Communities adjoining the preserves are Palos Hills, Palos Park, Hickory Hills, and Willow Springs.

==Visitor features==

===Camp Bullfrog Lake===
This campground has year-round camping. It has campsites for tents, RVs, as well as large and small cabins. One needs to make a reservation in advance. They also offer kayak rentals for registered campers. It has a camp store and shower facilities.

===Camp Kiwanis Equestrian Center===
It's a place to rent horses for horseback riding near some of the trails.

===Fishing lakes===
There are many lakes to fish at in the trail system. Saganashkee Slough is the largest one. Maple Lake, Bullfrog Lake, Tomahawk Slough, Long John Slough, and Horse Collar Slough, are some of the other larger ones.

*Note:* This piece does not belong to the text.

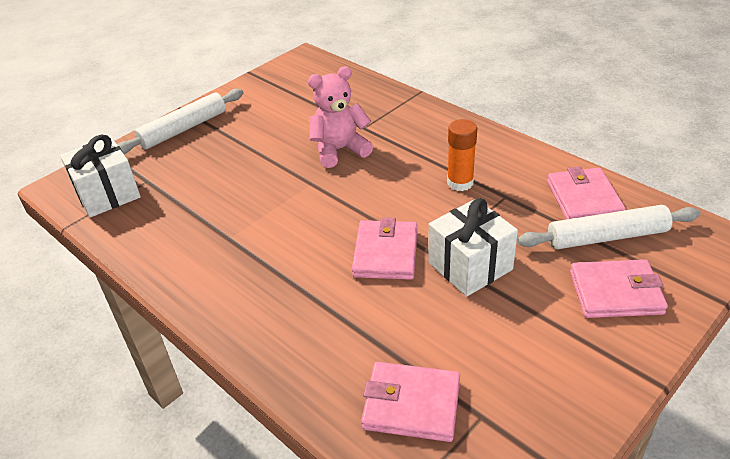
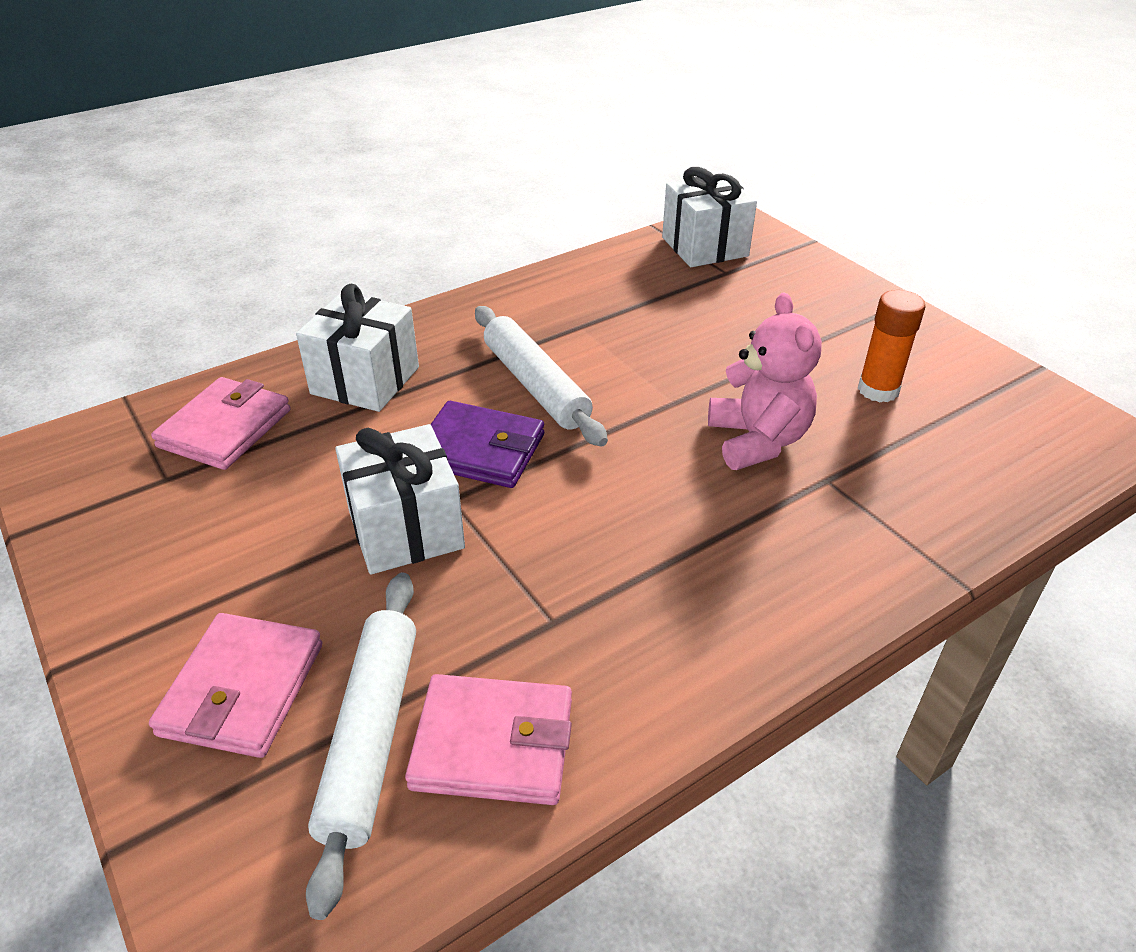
camera: 100 degrees right, 0 degrees up
(183, 129) = (850, 299): white rolling pin -> white rolling pin (535, 385)
(324, 337) = (365, 380): none -> white gift
(385, 253) = (480, 450): pink wallet -> purple wallet
(460, 183) = (615, 568): orange glue stick -> orange glue stick (878, 390)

===Little Red Schoolhouse Nature Center===
The building was a regular school from 1886 to 1948, and it became a learning center for children and adults starting in 1955. It is now open year-round but closed on Fridays. At this center one can learn things about nature of the surrounding area, and as well as the plants and animals that live there. Many schools have educational field trips at this nature center for free. There are several walking trails that start at the Schoolhouse where kids can go exploring along one of these trails, you can find a 6,000 square foot garden.

===Maple Lake===
At the Maple Lake Boating Center you can rent canoes, kayaks, and row boats. They are open from April until October 6 days a week while being closed only on Tuesdays. It also has an overlook area for scenic viewing as well as a mountain bike staging area.

===Picnic groves===
There are many wooded areas with picnic tables, both with and without shelters. A permit, and an advance reservations are required to hold parties. The locations, which vary in size, can hold up to several hundred people.

- Buffalo Woods
- Country Lane Woods
- Hidden Pond East
- Pioneer Woods
- Pulaski Woods
- Spears Woods
- Willow Springs Woods
- Wolf Road Woods

===Red Gate Woods===

Red Gate Woods is the burial place of Chicago Pile-1, the world's first nuclear reactor. Constructed as part of the Manhattan Project, in 1943 the reactor was transferred from the University of Chicago to the Forest Preserve District for further experimental work. Historical markers at Site A indicate where the remains of the reactor are buried. The burial site has a granite marker at its center and is perfectly safe to visit, but there is still some radioactive contamination underground and Tritium still leaches (at very low levels) into the nearby Des Plaines River.

===Saganashkee Slough===

Saganashkee Slough is a 377-acre man-made lake. At its largest depth it is 6.3 feet deep. It has 3 entrances: East, Central, and a boat launch entrance. Starting at the East entrance, there is a path used for hiking along the southern part of the lake, and it goes for about 3 miles.